James Lee, the associate in the Liverpool office of DWF who acted for the defendant, said: “An interesting aspect to this case was that liability remained in dispute throughout. Section 57 is of course engaged once the claimant becomes entitled to damages.

“Therefore, we were precluded from making any interim application under section 57, as there was no such entitlement to damages at the time.

“If the claimant had not accepted the offer, then the defendant could have admitted primary liability in order to make an application under section 57 at the start of trial…

“Given the unpredictable nature of any trial and the presence of the ‘genuine’ element of the claim, the conclusion of the matter on these terms represented a very successful outcome for the defendant…

“Even claimants presenting substantial claims are not immune from the risks involved from the potential of a finding of fundamental dishonesty.”

The defendant’s counsel was Andrew Lawson of St John’s Building in Manchester.

Meanwhile, a man who had brought personal injury proceedings against his employer following an accident at work, and had deliberately lied to the court and exaggerated his disability for financial gain, has been jailed for 16 months for contempt of court.

According to a Lawtel report of AXA Insurance v Masud, Judge Peter Blair QC, sitting in the High Court, ruled that considering the quantum of the potential claim, the individual’s age and the serious nature of his lies, it was appropriate to commit him to prison.

Surveillance had shown that, contrary to what the claimant had said, he could move around without difficulty, he could bend, twist and lean over, and could drive the family car. It has also shown that the claimant feigned disability when he thought he was being observed.

Another report of a fundamental dishonesty case has come from Geoffrey Brown, a barrister at 39 Essex, who acted in Mann v Armac, acting for the defendant on instructions from City firm Kennedys.

His Honour Judge Gargan, sitting at Middlesbrough County Court, made findings of fundamental dishonesty against the claimant in regard to both the nature/circumstances of the accident and his alleged post-accident disability.

The case involved an accident at work during a demolition project, involving the removal of asbestos. The claimant had given a signed statement on the day of the accident, describing it having occurred in an innocuous way.

He then made out that this was a false account, which his supervisor and manager had put him up to giving, in order to avoid adverse health and safety interest. But that was rejected by the court as fundamentally dishonest.

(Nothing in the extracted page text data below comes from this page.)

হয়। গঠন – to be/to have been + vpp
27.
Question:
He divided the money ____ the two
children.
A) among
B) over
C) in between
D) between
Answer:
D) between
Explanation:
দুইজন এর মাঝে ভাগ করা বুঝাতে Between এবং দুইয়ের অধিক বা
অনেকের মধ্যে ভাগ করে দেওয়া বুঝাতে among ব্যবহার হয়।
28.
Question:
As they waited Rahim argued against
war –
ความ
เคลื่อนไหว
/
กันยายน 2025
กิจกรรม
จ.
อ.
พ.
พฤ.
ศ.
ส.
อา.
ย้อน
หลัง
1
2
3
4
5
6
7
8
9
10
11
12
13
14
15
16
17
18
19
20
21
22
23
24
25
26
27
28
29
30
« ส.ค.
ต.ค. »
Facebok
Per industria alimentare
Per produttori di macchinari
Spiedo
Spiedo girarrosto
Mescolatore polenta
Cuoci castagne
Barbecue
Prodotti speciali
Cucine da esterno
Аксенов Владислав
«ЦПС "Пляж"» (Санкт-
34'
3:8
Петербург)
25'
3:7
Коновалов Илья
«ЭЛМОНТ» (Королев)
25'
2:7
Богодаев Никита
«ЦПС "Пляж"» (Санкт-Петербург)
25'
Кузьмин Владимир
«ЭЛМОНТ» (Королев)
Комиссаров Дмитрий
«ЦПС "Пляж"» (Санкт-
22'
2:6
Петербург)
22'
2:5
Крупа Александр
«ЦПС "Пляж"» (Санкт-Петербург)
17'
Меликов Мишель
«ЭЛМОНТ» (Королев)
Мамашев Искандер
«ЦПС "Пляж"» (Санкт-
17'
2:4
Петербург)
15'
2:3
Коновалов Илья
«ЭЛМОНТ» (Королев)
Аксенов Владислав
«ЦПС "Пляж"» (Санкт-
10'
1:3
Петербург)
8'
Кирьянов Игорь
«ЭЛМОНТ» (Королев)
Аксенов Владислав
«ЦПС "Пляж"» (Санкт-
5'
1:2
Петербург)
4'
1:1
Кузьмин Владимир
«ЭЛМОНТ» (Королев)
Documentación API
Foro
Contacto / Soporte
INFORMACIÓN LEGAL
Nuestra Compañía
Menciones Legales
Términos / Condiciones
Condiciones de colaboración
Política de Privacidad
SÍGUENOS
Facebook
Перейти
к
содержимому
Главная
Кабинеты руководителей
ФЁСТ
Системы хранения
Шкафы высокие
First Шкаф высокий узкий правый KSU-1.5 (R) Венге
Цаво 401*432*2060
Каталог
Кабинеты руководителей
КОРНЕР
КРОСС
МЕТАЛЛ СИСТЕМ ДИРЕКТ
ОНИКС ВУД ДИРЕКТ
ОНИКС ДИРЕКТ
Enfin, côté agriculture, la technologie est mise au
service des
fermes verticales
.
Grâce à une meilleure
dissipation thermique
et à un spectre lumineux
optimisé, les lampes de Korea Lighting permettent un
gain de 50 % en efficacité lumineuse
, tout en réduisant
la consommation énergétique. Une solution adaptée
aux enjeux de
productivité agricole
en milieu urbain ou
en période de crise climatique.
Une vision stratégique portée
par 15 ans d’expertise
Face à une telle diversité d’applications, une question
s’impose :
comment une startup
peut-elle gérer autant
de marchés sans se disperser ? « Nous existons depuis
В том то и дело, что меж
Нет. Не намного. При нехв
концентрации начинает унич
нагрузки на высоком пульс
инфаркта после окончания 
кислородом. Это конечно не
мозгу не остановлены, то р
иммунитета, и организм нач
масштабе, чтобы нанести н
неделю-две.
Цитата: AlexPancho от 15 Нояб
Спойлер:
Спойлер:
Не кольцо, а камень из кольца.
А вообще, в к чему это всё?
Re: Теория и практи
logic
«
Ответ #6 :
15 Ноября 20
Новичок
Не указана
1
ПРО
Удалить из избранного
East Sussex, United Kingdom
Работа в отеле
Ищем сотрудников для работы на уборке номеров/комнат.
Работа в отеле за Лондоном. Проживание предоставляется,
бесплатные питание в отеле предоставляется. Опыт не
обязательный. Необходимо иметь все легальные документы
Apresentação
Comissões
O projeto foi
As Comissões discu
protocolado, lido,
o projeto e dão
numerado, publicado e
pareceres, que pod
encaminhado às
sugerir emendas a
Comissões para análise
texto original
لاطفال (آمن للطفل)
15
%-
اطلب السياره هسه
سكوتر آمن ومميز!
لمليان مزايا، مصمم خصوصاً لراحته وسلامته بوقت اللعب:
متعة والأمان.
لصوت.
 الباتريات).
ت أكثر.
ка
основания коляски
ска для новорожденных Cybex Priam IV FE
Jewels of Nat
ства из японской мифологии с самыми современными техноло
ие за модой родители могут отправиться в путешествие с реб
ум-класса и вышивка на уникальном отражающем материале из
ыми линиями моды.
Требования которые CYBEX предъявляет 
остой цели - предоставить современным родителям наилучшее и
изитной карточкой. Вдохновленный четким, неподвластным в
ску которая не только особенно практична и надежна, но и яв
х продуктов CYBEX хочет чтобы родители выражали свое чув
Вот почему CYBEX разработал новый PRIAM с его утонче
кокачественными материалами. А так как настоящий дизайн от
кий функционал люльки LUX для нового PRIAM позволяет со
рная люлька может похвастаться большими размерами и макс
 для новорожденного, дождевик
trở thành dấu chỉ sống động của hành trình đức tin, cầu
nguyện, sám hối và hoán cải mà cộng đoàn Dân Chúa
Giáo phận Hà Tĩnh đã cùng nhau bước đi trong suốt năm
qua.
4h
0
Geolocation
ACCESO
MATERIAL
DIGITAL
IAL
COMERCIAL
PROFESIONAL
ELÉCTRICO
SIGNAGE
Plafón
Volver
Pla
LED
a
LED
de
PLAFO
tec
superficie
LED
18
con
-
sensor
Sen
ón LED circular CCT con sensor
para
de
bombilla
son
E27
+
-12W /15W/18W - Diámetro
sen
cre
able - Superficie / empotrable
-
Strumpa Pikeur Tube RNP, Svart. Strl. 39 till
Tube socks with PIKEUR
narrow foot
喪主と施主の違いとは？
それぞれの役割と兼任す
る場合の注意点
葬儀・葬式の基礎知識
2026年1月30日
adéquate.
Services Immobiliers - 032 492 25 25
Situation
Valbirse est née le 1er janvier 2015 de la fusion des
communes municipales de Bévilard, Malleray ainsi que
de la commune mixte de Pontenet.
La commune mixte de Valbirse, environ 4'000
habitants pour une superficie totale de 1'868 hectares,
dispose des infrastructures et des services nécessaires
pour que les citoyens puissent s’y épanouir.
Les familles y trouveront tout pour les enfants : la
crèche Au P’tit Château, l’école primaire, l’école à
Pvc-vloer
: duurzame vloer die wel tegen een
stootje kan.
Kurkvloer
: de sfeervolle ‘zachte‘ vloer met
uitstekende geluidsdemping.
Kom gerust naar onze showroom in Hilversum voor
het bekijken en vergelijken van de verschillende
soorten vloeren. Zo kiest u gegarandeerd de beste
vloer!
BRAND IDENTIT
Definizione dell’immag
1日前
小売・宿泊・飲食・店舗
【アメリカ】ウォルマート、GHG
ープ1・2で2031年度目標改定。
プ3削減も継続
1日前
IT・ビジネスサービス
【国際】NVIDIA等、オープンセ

The claimant also maintained to his neurosurgical expert he had had to give up his sporting hobby of Thai boxing and was unable to any kind of household task.

There were, however, references in medical and physiotherapy records to ongoing participation in his sport.

The claimant’s explanations, that these were based on misunderstandings by medical staff or were a product of him bigging himself up to his physiotherapist, were also rejected as fundamentally dishonest.